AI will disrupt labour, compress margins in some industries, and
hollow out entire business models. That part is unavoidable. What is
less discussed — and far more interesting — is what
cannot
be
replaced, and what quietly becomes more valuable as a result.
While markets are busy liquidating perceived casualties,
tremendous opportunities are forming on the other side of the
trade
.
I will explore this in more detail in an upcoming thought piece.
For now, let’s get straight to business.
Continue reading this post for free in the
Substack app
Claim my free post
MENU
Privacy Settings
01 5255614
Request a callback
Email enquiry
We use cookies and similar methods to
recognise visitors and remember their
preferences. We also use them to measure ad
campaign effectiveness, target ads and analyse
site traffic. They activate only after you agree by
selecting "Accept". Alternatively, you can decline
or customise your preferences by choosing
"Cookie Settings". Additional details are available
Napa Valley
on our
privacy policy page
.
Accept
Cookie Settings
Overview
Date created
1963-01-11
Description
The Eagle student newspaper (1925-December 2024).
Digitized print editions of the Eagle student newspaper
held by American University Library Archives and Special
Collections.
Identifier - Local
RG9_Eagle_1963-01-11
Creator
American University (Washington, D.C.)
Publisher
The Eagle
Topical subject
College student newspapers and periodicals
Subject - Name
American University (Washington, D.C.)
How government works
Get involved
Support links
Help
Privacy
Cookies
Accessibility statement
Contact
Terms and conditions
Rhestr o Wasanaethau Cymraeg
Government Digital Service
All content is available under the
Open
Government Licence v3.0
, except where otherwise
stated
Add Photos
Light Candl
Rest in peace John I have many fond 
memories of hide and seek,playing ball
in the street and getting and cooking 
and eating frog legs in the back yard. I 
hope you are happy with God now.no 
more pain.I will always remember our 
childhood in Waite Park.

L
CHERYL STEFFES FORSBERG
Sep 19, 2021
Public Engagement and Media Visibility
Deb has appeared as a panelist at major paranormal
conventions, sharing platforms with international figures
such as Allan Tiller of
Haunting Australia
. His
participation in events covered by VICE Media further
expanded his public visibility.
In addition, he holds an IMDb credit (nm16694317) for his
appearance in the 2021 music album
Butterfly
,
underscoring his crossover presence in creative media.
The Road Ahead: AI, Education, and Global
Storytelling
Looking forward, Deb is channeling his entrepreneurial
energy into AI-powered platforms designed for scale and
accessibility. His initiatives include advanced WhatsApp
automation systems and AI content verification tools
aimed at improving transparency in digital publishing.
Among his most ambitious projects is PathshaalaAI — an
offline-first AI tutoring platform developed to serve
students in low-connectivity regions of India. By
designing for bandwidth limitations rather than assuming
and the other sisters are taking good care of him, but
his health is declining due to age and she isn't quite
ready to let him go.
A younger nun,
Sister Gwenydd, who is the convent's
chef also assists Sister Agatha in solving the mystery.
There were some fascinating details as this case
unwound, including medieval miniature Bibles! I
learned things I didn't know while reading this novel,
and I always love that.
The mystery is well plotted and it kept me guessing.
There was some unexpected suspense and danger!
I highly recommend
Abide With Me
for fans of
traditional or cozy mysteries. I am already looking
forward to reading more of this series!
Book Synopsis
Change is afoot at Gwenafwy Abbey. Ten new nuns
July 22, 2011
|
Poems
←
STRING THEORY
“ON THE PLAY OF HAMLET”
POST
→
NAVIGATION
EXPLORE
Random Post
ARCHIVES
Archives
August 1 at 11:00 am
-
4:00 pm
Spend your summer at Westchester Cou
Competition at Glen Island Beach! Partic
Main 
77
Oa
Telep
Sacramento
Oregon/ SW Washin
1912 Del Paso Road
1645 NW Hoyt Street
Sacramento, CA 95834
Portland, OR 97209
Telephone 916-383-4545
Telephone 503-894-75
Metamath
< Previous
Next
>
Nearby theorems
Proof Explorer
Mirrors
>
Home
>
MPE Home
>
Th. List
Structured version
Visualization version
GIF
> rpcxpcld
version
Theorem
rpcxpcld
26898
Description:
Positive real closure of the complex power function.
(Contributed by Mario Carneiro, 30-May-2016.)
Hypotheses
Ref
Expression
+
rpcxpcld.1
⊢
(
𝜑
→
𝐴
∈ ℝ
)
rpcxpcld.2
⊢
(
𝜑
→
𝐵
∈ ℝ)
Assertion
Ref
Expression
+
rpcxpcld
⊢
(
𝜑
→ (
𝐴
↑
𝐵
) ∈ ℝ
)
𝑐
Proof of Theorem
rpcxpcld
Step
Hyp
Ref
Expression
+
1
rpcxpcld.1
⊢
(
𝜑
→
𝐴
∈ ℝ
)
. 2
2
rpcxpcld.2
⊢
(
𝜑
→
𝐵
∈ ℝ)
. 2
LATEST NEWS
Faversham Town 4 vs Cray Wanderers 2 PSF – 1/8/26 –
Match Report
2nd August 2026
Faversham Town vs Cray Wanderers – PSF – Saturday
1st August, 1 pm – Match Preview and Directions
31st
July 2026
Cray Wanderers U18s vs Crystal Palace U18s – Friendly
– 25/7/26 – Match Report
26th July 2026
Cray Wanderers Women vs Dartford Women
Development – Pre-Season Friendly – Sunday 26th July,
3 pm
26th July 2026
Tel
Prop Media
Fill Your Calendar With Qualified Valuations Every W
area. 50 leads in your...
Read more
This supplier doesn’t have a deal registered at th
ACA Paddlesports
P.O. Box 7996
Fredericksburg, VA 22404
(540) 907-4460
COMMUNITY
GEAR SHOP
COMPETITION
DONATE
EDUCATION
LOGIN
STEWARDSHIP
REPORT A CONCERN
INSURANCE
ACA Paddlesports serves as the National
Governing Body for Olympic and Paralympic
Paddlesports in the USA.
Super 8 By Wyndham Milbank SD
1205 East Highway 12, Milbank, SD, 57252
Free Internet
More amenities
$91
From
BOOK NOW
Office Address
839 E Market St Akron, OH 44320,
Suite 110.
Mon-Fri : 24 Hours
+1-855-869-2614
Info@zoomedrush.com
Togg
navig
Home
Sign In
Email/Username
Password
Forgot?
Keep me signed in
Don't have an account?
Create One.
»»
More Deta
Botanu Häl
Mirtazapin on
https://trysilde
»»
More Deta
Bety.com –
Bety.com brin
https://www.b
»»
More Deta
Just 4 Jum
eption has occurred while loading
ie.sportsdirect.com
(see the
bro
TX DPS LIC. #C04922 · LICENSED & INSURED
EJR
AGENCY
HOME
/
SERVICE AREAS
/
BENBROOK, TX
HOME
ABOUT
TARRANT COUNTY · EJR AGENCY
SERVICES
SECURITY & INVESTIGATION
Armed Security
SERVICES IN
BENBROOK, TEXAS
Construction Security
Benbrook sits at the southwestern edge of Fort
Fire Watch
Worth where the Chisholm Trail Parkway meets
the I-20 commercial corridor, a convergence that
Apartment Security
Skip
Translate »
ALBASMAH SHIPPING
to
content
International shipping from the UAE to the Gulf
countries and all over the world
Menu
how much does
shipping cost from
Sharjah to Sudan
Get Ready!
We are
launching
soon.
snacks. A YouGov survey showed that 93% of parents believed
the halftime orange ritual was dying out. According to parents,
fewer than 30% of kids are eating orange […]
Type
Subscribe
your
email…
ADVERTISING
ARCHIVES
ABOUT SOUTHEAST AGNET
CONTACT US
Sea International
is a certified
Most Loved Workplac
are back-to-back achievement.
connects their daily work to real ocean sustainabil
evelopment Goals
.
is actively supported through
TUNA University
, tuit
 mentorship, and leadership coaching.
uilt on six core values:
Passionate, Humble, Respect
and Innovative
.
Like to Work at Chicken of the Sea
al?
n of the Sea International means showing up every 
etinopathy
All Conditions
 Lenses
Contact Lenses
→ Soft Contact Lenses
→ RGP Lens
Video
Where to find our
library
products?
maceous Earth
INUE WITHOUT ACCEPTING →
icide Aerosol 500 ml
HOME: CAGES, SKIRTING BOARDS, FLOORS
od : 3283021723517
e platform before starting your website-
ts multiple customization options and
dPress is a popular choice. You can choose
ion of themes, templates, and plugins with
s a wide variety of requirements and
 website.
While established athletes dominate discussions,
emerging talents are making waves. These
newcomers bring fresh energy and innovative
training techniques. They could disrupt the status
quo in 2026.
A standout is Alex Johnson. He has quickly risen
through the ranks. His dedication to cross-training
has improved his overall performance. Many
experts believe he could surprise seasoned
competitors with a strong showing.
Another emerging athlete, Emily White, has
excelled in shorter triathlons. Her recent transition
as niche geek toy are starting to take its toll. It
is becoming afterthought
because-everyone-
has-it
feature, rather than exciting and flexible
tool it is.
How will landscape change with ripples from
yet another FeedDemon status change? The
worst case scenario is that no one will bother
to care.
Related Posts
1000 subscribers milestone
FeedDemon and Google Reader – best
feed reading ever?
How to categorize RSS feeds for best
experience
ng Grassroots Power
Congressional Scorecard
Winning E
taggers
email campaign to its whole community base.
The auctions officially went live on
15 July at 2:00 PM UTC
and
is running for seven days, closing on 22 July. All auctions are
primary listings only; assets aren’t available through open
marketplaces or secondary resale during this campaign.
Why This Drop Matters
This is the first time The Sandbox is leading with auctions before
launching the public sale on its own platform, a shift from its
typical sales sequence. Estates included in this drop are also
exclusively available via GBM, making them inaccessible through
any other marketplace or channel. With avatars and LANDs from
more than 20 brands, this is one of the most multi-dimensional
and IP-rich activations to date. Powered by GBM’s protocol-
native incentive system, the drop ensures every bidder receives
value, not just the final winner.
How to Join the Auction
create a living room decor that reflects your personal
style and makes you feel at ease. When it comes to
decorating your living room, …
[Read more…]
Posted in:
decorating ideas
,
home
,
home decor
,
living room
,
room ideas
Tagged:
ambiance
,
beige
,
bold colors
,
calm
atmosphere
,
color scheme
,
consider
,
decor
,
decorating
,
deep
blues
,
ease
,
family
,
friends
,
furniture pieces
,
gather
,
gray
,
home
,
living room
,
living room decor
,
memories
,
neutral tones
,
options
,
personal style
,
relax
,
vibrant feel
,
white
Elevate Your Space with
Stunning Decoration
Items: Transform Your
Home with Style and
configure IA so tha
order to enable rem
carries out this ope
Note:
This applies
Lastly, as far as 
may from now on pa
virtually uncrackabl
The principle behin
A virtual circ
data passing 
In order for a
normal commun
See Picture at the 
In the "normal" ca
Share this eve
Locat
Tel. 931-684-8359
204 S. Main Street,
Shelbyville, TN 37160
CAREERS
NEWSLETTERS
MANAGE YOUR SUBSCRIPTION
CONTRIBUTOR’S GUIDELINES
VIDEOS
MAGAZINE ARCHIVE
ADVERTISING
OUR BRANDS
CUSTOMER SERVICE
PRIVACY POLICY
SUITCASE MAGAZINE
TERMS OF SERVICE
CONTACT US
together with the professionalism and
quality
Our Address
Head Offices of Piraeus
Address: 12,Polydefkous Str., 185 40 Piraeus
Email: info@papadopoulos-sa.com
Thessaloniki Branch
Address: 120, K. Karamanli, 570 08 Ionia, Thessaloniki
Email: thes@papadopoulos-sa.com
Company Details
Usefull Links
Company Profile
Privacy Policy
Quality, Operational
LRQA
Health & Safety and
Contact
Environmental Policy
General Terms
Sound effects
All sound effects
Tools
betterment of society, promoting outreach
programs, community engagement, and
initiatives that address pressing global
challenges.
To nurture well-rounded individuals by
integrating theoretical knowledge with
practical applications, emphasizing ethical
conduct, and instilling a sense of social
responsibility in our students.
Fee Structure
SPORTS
------------------------------------------------------------------------
The line containing "All sound effects" and every line after it, up to and including the last line of the records, should be reproduced exactly, with nothing else.

All sound effects
Tools
betterment of society, promoting outreach
programs, community engagement, and
initiatives that address pressing global
challenges.
To nurture well-rounded individuals by
integrating theoretical knowledge with
practical applications, emphasizing ethical
conduct, and instilling a sense of social
responsibility in our students.
Fee Structure
SPORTS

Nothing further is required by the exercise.